Every major economic indicator in the United States improved during and after the Clinton-era government shutdown that has dominated news analysis columns throughout the “defund Obamacare” debate.
Although the spending gaps that occurred from November 1995 to January 1996 are depicted almost unanimously by politicians and the establishment media as disasters for the United States, in fact the so-called shutdowns, during which a portion of government spending was temporarily reduced, did no discernible damage to the American economy, and may have boosted the financial well-being of the American people.
“I mean whatever effect Obamacare might have on the economy is far less than even a few days of government shutdown,” President Obama declared in a speech to supporters Thursday, giving a characteristic point of view that seems to be shared by a majority of Americans, who strongly oppose a government shutdown.
A review of economic performance, however, tells a very different story. The spending gaps of the Clinton presidency occurred from Nov. 14 through Nov. 19, 1995 and from Dec. 16, 1995 to Jan. 6, 1996.
Despite the greatly ballyhooed furloughs of government employees, unemployment stayed even at 5.6 percent during November 1995, the period of the first spending gap, which ended when a deal cut by President Bill Clinton and Republican legislators allowed government to stay funded at 75 percent.
Unemployment actually dropped to 5.5 percent during the second spending gap, which was more complete than the first.

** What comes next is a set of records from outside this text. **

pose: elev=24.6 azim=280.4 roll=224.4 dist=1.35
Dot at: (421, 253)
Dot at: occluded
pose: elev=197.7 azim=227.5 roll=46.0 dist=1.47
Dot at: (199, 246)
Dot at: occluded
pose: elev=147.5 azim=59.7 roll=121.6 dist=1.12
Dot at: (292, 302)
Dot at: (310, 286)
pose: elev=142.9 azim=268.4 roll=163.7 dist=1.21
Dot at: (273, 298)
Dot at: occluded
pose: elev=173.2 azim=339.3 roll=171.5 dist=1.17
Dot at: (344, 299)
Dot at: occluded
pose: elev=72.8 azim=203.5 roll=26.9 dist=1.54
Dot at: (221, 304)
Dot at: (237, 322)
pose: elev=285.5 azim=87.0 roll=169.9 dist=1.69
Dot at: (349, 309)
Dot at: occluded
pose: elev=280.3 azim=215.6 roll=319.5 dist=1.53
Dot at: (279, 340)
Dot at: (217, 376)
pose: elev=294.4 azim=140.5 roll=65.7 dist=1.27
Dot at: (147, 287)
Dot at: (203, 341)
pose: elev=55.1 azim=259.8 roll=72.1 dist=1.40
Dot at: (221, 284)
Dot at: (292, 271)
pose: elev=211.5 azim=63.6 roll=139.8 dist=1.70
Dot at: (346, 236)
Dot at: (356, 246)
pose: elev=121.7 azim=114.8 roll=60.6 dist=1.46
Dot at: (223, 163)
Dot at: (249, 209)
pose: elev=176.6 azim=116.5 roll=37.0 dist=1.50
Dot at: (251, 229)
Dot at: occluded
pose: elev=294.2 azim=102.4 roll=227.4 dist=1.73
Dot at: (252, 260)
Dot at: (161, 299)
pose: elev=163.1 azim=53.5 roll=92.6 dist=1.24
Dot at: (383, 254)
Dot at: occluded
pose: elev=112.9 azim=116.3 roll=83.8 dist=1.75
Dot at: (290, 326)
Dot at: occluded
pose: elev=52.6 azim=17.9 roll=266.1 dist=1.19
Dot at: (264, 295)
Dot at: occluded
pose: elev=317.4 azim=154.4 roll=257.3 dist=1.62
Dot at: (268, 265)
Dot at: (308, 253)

Unemployment continued to plummet in the months following the shutdown, as a hamstrung Clinton allowed the rate of government spending increases to slow and headed toward the eventual budget surpluses that became the highlight of Clinton’s legacy. According to the Bureau of Labor Statistics, unemployment dropped half a percentage point within a year of the first shutdown and had dipped below five percent by the spring of 1997.